*やること*.
1. 浜松まつりのお囃子についての文章によると、浜松まつりが毎年いつ開催されるかを答えよ。
2. 浜松まつりのお囃子についての文章に出てくる元号を、登場順にすべて挙げよ。
3. 浜松まつりのお囃子についての文章を、最後の文の次から書き継げ。

*文書の抜粋*.
▶

浜松まつりのお囃子について

加藤 昌行

はじめに
私の住む静岡県浜松市では、毎年5月3日から5日の3日間、浜松まつりが開催される。浜松まつりは、昼の大凧合戦、夜の御殿屋台引き回しの二つの顔を持つ市内最大の催しである。本レポートでは、地域の文化資産として、夜の部の御殿屋台で演奏される「お囃子」を取り上げ報告する。

1.基本データと歴史的背景
1)浜松まつりの概要、歴史
浜松まつりの特徴のひとつは、特定の神社仏閣の祭礼ではなく都市まつりであるという点である。浜松まつりが現在の姿になったのは、昭和25年(1950)の「第一回浜松まつり」からであるが、中心行事である凧揚げの起原については、浜松市は、信憑性に乏しい(1)としながらも、永禄年間(1558~69)に当時の浜松を治めていた引間城主の長男誕生を祝って凧を揚げたことがはじまり(2)という説を採用している。
凧合戦は、もとは町ごとに近くの広場など随所で行われていたが、明治43年(1910)以降、一つの会場に全町が集まって行われるようになる。これにより、会場との距離が遠くなった各町が、弁当や湯茶の運搬に荷車を使用するようになり、これに凧を積んだのが屋台のはじまりといわれている(3)。大正期になると、長方形に組んだ木の枠に四本の柱を立て、それに凧をのせて屋根とし、造花や提灯を飾り付けた「底抜け屋台」(資料1)が作られ、昭和に入ると多くの彫刻で装飾した「御殿屋台」(資料2)が登場する(4)。しかし、昭和20年(1945)の浜松大空襲により屋台の大半が焼失し、現在の屋台はほとんどが戦後に再建・新造されたものである。

◀

*提供資料*.

▶

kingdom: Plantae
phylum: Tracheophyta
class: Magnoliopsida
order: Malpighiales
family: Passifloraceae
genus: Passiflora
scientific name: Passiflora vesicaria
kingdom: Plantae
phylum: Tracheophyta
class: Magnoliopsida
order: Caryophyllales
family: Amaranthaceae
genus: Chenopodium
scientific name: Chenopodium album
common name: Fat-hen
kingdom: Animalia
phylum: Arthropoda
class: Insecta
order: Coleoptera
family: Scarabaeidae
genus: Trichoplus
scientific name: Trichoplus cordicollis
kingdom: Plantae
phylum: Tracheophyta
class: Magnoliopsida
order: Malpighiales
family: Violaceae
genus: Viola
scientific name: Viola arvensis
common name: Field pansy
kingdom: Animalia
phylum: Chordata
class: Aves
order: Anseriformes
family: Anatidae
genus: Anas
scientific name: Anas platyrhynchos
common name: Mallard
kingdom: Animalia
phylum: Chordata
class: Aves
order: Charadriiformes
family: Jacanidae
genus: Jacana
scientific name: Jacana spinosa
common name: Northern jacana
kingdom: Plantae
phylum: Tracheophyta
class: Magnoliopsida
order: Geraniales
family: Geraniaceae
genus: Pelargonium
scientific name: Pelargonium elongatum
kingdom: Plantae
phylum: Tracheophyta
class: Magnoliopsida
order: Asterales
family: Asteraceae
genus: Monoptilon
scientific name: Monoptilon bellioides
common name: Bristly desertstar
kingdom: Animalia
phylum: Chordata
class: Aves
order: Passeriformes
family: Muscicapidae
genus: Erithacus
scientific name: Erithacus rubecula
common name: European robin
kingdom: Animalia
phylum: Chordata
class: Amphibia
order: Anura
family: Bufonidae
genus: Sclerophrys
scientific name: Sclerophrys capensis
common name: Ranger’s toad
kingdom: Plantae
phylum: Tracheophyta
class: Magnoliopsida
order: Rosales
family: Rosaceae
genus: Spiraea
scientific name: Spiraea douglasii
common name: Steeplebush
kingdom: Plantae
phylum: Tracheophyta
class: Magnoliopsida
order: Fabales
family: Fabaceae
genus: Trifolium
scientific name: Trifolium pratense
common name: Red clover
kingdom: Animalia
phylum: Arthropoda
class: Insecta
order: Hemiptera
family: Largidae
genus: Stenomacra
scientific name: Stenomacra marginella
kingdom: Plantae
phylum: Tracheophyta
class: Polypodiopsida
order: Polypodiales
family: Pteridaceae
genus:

◀

*設問の解答*.
1. 毎年5月3日から5日の3日間。

2. 昭和、永禄、明治、大正

3.
2)お囃子について
浜松まつりのお囃子の始まりは、明治末に浜松市内の芝居小屋(若松座)で専属的に興行していた役者、森三之助(1874~1940)が、一座を引き連れて凧合戦に参加した帰り、屋台が会場から引き揚げる際に、笛や太鼓を演奏しながら賑やかに帰ったのがきっかけとされる(5)。そして、これに刺激された各町の若衆連が、地元の芸達者の人々と協力して、道囃子を町々で競うようになったのである。
お囃子は、戦前は青年若衆が演奏していたが、戦後になると子どもたちが担当するようになる(6)。楽器の編成は、四拍子(太鼓、大鼓、小鼓、笛)と、鉦、三味線で、笛と三味線を大人が担当し、それ以外は小学校高学年の女子児童が中心となっている。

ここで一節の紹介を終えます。